Weekly, sometimes daily, an asteroid zips close enough to the planet to show up on NASA's Near Earth Object List. The 99942 Apophis asteroid was once thought to be the one that threatened the Earth most, the one that could smash into the fragile planet.

But scientists have had enough time to study Apophis to know it isn't a serious threat.

Edward T. Lu might seem like an unlikely asteroid hunter. He's a physicist and former astronaut. For skeptics who think asteroid impacts are science fiction, he said, check what happened in Siberia in 1908.

A 330-foot meteor exploded in the atmosphere above the Tunguska River with an impact 1,000 times more powerful than the atomic bomb that detonated on Hiroshima. The force in Siberia destroyed an area the size San Francisco.

Lu now heads the non-profit B612 Foundation, a group dedicated to hunting down asteroids before they hit Earth. B612 wants to launch the first privately funded deep-space mission: Sentinel, a space telescope to orbit the sun and map the inner Solar System in search of asteroids that smash into Earth.

The goal, Lu says, is to see what's out there. Before it hits Earth.

The problem, he said, isn't the asteroids that hunters know about, but those they don't know about. "For everyone we know about, there are about 100 more we don't know about," he said. "We have to find the other 99."

To do that, Sentinel will do what no government has funded yet, a dedicated long-term search with a unique infrared space telescope constantly scanning space for the threat of asteroids, which are hunks of rock or ice, too small to be a planet, that orbit the sun.

"Once we find an asteroid," Lu said, "it is possible for us to predict its trajectory. We know the government wants to discover asteroids big enough to wipe out the planet but we also want to find those that could wipe out a city the size of New York, or Hong Kong, or Houston."

The plan is to launch Sentinel in five years on a SpaceX Falcon 9 rocket, orbit for five years and gather information about asteroids that would give governments time to take action.

What kind of action? Scientists sometimes talk about the three Ds: detect, deflect and destroy. Lu Scoffs at the notion of blowing up an asteroid in space. It creates more space debris. Deflection is much more logical.

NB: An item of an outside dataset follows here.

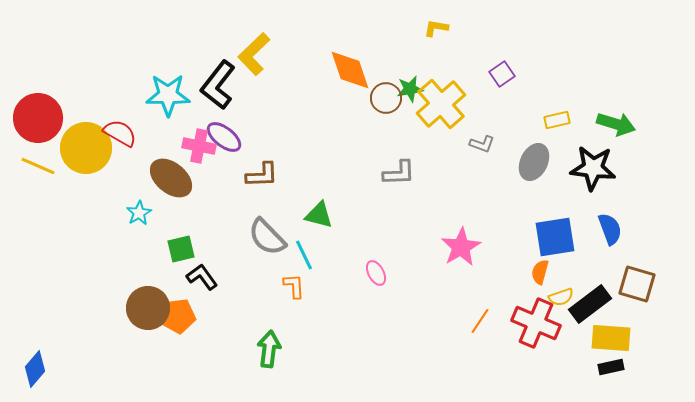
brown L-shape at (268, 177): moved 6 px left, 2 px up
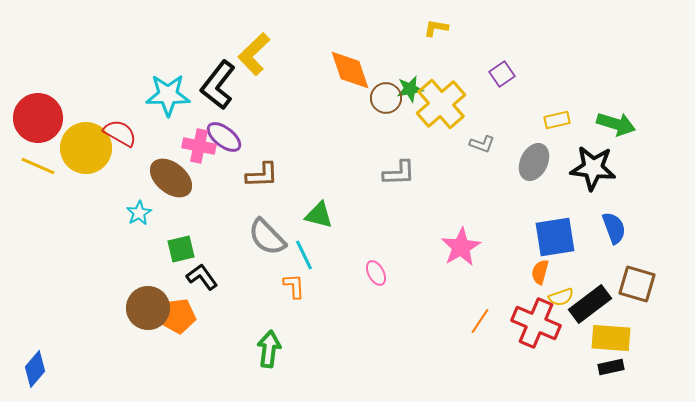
blue semicircle at (610, 229): moved 4 px right, 1 px up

Lu and astronaut Stan Love have come up with the concept of a Space Tug, a rocket that would launch to the same orbit as an asteroid threatening to hit the Earth, and alter the orbit by pushing in the direction of its orbital motion.

"You don't have to change much, one hundred thousandth of a mile an hour is enough, 10 years ahead of time, to cause an asteroid to miss the rendezvous with Earth," Lu said.

What government wouldn't rally to the cause of keeping an asteroid from destroying Earth? The precedent has already been set with the International Space Station, funded and built by 16 countries. Cooperating to build a rocket to save the planet would be a no-brainer, Lu said.

He spent six months on the International Space Station with its unique views of the planet, orbiting Earth every 90 minutes, seeing a planet with no borders.

He came back feeling protective of the fragile oasis. "We have been given a gift, the ability to protect our planet," he said. "We shouldn't squander it."